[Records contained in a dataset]
★ ★ ★ ★ ★ ★ ★

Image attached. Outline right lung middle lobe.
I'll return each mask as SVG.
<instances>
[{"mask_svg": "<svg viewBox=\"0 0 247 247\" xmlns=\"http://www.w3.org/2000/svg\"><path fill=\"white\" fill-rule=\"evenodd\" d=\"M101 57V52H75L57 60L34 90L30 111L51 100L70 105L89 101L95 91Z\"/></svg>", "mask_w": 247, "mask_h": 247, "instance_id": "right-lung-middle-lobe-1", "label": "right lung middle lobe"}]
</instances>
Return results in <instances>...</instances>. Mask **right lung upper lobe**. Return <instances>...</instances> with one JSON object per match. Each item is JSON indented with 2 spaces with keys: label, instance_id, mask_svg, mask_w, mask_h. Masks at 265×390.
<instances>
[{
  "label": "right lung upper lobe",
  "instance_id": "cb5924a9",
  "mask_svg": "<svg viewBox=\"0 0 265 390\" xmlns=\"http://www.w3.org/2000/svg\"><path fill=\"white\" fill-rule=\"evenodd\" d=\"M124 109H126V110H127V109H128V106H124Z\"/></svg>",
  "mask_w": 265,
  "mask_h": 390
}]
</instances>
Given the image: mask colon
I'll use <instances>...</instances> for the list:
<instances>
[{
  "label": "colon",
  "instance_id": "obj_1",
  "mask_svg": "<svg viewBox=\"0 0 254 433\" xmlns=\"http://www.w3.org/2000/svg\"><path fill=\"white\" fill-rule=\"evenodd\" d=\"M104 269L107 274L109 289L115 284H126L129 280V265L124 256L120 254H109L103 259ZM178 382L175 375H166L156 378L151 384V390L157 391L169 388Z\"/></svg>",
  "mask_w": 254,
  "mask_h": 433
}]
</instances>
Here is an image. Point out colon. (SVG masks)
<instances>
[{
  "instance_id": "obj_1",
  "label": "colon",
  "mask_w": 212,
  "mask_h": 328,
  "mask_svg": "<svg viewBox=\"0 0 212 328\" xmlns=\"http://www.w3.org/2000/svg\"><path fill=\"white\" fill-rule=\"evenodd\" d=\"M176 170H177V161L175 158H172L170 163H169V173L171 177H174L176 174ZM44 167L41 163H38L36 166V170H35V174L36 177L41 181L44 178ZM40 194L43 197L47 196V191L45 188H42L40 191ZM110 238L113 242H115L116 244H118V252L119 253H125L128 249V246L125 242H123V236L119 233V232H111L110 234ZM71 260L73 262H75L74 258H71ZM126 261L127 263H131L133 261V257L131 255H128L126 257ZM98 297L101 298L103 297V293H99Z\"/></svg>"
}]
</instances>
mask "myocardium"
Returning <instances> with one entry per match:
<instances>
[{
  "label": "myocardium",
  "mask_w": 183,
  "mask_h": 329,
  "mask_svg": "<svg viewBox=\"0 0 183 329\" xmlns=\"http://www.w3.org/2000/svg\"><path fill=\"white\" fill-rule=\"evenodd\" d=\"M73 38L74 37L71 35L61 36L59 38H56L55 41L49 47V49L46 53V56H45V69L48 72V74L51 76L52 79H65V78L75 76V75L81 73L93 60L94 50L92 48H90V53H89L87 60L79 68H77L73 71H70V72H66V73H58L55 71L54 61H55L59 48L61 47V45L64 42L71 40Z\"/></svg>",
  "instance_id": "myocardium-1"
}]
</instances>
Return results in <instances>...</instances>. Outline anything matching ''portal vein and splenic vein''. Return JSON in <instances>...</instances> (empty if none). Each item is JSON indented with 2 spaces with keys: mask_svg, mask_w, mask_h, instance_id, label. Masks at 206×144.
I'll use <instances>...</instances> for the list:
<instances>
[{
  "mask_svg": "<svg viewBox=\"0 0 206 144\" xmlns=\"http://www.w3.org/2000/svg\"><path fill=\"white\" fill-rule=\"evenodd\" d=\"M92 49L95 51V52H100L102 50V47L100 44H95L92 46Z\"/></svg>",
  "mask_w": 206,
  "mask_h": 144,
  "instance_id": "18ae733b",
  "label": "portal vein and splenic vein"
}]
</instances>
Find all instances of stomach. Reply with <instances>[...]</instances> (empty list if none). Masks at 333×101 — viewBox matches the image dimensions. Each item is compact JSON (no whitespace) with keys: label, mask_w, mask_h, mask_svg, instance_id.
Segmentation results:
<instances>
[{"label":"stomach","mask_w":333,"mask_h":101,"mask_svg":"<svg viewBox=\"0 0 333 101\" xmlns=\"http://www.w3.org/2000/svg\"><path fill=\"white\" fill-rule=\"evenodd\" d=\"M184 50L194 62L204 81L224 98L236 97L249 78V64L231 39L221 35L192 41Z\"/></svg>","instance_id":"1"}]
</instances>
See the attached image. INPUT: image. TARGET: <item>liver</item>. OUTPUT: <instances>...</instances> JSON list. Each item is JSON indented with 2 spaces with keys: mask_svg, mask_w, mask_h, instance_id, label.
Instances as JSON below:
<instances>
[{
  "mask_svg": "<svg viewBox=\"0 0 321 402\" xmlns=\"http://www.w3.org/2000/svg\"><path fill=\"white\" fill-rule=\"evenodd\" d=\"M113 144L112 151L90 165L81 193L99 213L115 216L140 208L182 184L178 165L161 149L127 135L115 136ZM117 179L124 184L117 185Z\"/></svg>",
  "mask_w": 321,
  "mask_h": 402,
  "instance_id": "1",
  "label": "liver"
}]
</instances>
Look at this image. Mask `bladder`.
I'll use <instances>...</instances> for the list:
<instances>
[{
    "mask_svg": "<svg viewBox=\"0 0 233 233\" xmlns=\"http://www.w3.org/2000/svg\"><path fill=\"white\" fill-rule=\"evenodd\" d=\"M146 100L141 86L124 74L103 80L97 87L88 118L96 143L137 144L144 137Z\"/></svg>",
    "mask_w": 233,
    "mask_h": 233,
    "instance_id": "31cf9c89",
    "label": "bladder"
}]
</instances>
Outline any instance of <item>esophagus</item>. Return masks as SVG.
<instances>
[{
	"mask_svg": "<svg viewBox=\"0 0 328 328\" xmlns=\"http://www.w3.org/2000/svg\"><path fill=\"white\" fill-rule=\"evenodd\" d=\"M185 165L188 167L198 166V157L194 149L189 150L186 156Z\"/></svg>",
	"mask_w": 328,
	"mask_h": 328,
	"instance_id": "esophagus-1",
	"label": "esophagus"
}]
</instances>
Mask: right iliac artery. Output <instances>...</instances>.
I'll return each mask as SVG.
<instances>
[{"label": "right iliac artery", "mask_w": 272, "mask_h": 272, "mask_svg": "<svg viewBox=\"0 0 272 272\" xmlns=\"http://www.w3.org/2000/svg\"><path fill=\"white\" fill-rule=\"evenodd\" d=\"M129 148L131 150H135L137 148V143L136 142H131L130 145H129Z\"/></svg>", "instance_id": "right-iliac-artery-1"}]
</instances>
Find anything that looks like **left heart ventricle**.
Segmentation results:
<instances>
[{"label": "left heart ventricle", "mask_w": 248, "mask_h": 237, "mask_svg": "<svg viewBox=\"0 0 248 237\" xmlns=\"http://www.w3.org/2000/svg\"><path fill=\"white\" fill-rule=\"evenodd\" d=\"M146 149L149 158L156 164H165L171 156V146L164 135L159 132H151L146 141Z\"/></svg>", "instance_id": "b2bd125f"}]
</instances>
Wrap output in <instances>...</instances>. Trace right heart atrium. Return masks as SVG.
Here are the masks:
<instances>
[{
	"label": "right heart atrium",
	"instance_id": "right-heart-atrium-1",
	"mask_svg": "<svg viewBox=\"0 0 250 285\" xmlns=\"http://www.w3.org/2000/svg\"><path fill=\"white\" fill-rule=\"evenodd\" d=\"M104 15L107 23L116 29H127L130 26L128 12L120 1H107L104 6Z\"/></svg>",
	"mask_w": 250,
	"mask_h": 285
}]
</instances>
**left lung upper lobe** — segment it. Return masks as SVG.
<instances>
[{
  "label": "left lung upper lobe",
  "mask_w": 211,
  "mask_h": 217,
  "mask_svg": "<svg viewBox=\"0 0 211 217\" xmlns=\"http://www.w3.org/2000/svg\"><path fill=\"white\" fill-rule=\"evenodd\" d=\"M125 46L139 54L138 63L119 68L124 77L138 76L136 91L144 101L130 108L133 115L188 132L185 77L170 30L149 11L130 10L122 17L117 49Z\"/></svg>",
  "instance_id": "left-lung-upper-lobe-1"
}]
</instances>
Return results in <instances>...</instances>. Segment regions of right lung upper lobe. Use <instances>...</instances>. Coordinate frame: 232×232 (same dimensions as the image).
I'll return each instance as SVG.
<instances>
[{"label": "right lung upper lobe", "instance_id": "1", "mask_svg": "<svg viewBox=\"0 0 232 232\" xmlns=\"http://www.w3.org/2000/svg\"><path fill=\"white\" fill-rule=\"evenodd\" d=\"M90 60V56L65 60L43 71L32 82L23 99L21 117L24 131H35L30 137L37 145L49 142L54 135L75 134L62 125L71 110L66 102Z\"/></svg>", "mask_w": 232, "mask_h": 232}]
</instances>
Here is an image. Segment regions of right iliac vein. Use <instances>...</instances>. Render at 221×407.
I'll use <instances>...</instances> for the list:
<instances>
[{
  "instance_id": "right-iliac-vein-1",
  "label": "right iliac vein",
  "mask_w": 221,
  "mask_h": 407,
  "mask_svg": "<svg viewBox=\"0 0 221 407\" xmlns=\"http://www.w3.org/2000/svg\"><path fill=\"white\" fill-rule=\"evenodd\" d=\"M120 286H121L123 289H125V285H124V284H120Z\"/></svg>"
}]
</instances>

★ ★ ★ ★ ★ ★ ★

How many lines of the records above contain the word "dimensions"? Give only the number.

_ANSWER TO THIS EXERCISE_.
2